We know what unchecked authority does to communities.

And we know this truth: when a government stops listening at home, it eventually stops listening abroad — and the rot that begins with a principal’s silenced voice ends, inevitably, in national shame.


The UN is not the enemy.

It is an international conscience,

a mirror held up to power,

a reminder that Aotearoa’s story includes more than the loudest voices in Wellington.


UN Report



Summary

  • New Zealand is backsliding on racial equity. CERD warns that multiple government decisions are weakening protections for Māori and increasing the risk of systemic discrimination.

  • The Treaty of Waitangi is being undermined. Moves to reinterpret, dilute, or remove Treaty principles are flagged as dangerous and inconsistent with international human rights standards.

  • Repealing Section 7AA harms Māori children. Removing whānau-first safeguards in Oranga Tamariki puts tamariki Māori at greater risk of disconnection, harm, and cultural loss.

  • Disestablishing the Māori Health Authority is a regression. CERD says the removal of Te Aka Whai Ora will worsen disparities and reduce access to culturally grounded healthcare.

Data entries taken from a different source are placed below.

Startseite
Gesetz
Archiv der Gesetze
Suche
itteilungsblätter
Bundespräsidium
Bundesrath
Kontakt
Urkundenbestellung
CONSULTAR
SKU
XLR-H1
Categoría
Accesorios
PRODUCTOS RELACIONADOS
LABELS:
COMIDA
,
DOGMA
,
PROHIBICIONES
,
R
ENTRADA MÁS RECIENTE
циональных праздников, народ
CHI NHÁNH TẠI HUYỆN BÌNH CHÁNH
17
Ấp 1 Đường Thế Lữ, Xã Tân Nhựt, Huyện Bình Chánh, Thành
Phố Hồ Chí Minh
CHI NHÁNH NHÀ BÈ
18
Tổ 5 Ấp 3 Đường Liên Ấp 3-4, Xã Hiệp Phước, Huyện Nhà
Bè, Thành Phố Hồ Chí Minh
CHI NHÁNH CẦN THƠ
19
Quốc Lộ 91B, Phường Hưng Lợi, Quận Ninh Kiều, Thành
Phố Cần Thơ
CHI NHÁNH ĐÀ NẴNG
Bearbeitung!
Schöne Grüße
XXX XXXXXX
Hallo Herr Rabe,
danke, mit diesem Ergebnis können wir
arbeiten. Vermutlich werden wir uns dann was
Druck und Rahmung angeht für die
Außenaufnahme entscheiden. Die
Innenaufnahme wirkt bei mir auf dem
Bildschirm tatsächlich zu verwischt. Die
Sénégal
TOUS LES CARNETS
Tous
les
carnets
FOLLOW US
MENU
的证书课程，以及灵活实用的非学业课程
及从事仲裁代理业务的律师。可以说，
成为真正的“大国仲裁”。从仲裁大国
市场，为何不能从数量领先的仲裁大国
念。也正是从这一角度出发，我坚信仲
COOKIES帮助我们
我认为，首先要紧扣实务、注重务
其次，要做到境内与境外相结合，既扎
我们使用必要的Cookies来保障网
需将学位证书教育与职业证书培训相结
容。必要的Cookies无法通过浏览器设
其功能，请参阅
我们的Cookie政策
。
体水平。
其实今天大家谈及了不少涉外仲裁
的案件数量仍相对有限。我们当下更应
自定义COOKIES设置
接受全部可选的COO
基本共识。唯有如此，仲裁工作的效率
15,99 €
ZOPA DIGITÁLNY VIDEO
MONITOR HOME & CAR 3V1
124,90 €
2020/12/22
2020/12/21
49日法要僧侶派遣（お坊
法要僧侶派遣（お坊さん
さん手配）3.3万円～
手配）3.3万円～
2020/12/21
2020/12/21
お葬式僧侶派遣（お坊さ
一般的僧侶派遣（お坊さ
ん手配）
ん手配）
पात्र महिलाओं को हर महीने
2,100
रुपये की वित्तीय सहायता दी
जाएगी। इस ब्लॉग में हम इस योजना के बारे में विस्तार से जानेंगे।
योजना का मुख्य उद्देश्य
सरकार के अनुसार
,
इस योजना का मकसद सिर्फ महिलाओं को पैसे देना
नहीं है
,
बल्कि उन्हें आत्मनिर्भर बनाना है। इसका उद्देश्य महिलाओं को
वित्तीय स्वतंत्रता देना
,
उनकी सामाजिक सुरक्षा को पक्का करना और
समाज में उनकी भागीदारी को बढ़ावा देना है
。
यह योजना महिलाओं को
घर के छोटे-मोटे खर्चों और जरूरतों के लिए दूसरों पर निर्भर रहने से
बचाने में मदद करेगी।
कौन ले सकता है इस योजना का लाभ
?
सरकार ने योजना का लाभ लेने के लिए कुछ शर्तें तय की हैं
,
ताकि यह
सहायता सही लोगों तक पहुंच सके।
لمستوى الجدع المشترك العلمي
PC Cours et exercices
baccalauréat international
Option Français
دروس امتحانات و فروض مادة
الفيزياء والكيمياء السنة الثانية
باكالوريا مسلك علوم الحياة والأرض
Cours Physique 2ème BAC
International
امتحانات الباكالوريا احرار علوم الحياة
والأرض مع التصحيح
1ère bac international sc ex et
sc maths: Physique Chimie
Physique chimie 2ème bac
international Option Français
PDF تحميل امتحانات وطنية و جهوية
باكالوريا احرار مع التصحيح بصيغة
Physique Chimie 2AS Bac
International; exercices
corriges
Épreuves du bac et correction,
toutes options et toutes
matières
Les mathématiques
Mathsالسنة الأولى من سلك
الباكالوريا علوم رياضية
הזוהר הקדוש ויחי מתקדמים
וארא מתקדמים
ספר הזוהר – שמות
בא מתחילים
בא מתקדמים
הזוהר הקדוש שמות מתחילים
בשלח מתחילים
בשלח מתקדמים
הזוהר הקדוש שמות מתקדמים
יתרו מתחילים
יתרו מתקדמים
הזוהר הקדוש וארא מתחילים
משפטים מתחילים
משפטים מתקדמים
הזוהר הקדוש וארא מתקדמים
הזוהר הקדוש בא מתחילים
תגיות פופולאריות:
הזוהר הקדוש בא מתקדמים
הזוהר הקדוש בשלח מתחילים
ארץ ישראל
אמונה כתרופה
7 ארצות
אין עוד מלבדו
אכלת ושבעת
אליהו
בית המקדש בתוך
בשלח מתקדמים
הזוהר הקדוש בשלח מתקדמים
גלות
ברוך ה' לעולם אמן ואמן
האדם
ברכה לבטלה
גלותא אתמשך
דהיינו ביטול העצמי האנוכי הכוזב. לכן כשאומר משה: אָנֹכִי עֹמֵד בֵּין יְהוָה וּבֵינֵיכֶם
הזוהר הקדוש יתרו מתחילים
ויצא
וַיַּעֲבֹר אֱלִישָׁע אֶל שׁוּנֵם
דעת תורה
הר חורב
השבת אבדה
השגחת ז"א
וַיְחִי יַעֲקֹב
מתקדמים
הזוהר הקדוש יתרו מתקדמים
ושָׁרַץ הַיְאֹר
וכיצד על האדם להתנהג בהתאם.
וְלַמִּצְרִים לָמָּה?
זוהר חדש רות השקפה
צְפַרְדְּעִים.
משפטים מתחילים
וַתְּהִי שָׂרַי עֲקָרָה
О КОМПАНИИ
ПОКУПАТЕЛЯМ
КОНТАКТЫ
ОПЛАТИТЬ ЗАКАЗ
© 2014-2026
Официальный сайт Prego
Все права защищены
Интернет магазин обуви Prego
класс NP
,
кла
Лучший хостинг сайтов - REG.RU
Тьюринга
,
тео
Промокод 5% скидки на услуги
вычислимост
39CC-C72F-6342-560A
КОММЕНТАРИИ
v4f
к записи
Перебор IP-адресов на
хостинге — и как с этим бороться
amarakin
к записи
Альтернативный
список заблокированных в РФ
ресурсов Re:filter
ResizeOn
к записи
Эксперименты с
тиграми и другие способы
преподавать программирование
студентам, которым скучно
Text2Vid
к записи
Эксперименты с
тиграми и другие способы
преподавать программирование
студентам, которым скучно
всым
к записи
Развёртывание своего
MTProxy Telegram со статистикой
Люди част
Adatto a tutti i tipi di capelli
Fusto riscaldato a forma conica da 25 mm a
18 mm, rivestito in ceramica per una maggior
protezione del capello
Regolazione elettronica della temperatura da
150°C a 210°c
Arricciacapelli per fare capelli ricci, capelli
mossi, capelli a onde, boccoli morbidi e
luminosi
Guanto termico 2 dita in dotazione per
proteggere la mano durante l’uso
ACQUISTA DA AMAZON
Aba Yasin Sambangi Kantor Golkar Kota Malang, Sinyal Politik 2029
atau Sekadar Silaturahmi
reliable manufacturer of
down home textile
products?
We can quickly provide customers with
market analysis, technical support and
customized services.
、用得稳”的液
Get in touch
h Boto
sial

  • Bootcamps for youth are condemned. Military-style programmes are described as harmful, discriminatory, and ineffective for Māori and Pacific rangatahi.

  • Police and justice systems remain unequal. Māori face discrimination at every stage — arrest, prosecution, sentencing, and incarceration.

  • Racist and inflammatory speech by politicians is a problem. CERD raises direct concern about public figures normalising harmful rhetoric that targets Indigenous peoples.

  • Māori political participation is being weakened. Removal of Māori wards, suspension of Māori MPs for cultural protest, and electoral changes disproportionately impact Māori.

  • The Human Rights Commission is under threat. Political attacks and attempts to weaken the Commission undermine New Zealand’s rights framework.

  • Mātauranga Māori and cultural protections are insufficient. More needs to be done to safeguard Te Reo Māori, land rights, cultural heritage, and Indigenous intellectual property.

  • The world is watching. CERD’s message is clear: New Zealand’s international reputation as a human-rights leader is at risk, and progress is not guaranteed.